Just 4 Meds Lead to Two-Thirds of ER Drug Visits for 65-plussers
Last updated:November 25, 2011
Beware if your loved one is taking one of a handful of medications for heart conditions or diabetes. Just four drugs are responsible for two-thirds of all emergency-room visits for adverse drug reactions in those over 65, according to a New England Journal of Medicine study.
CDC researchers have identified these drugs as leading to the majority of drug-related emergency hospitalizations, which account for 100,000 visits by older adults each year:
- Warfarin (Coumadin, Jantoven), a blood thinner used to treat blood clots, involved in 33 percent of emergency hospitalizations.
- Insulin, used to control blood sugar in those with diabetes, involved in 14 percent of cases.
- Antiplatelet drugs such as aspirin and clopidogrel (Plavix), used to prevent blood clots, involved in 13 percent of cases.

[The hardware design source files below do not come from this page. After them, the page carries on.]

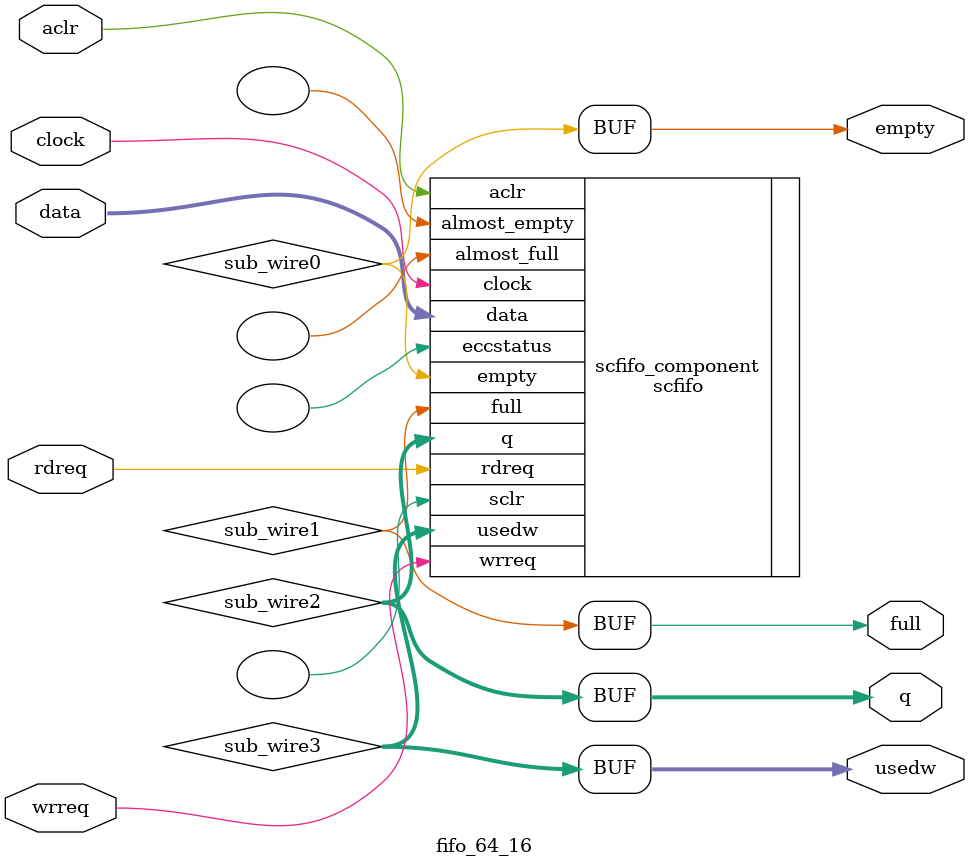
<source format=v>
module fifo_64_16 (
	aclr,
	clock,
	data,
	rdreq,
	wrreq,
	empty,
	full,
	q,
	usedw);
	input	  aclr;
	input	  clock;
	input	[15:0]  data;
	input	  rdreq;
	input	  wrreq;
	output	  empty;
	output	  full;
	output	[15:0]  q;
	output	[5:0]  usedw;
	wire  sub_wire0;
	wire  sub_wire1;
	wire [15:0] sub_wire2;
	wire [5:0] sub_wire3;
	wire  empty = sub_wire0;
	wire  full = sub_wire1;
	wire [15:0] q = sub_wire2[15:0];
	wire [5:0] usedw = sub_wire3[5:0];
	scfifo	scfifo_component (
				.aclr (aclr),
				.clock (clock),
				.data (data),
				.rdreq (rdreq),
				.wrreq (wrreq),
				.empty (sub_wire0),
				.full (sub_wire1),
				.q (sub_wire2),
				.usedw (sub_wire3),
				.almost_empty (),
				.almost_full (),
				.eccstatus (),
				.sclr ());
	defparam
		scfifo_component.add_ram_output_register = "OFF",
		scfifo_component.intended_device_family = "Stratix V",
		scfifo_component.lpm_numwords = 64,
		scfifo_component.lpm_showahead = "ON",
		scfifo_component.lpm_type = "scfifo",
		scfifo_component.lpm_width = 16,
		scfifo_component.lpm_widthu = 6,
		scfifo_component.overflow_checking = "ON",
		scfifo_component.underflow_checking = "ON",
		scfifo_component.use_eab = "ON";
endmodule
</source>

- Oral hypoglycemic agents (diabetes medications taken by mouth), involved in 11 percent of cases.
Nearly half of the hospitalizations were in adults ages 80 and up. Two-thirds of the ER visits were because of accidental overdosing. Among U.S. adults ages 65 and up, 40 percent take five to nine medications and 18 percent take 10 or more, according to the study authors. USA Today notes that prior research has found that older adults are nearly seven times more likely than younger people to have an adverse drug event that requires hospitalization.
Doctors recommend being aware of side effects so you can note signs of a problem early. Other advice: making sure meds are absolutely necessary and having a good tracking system for taking them.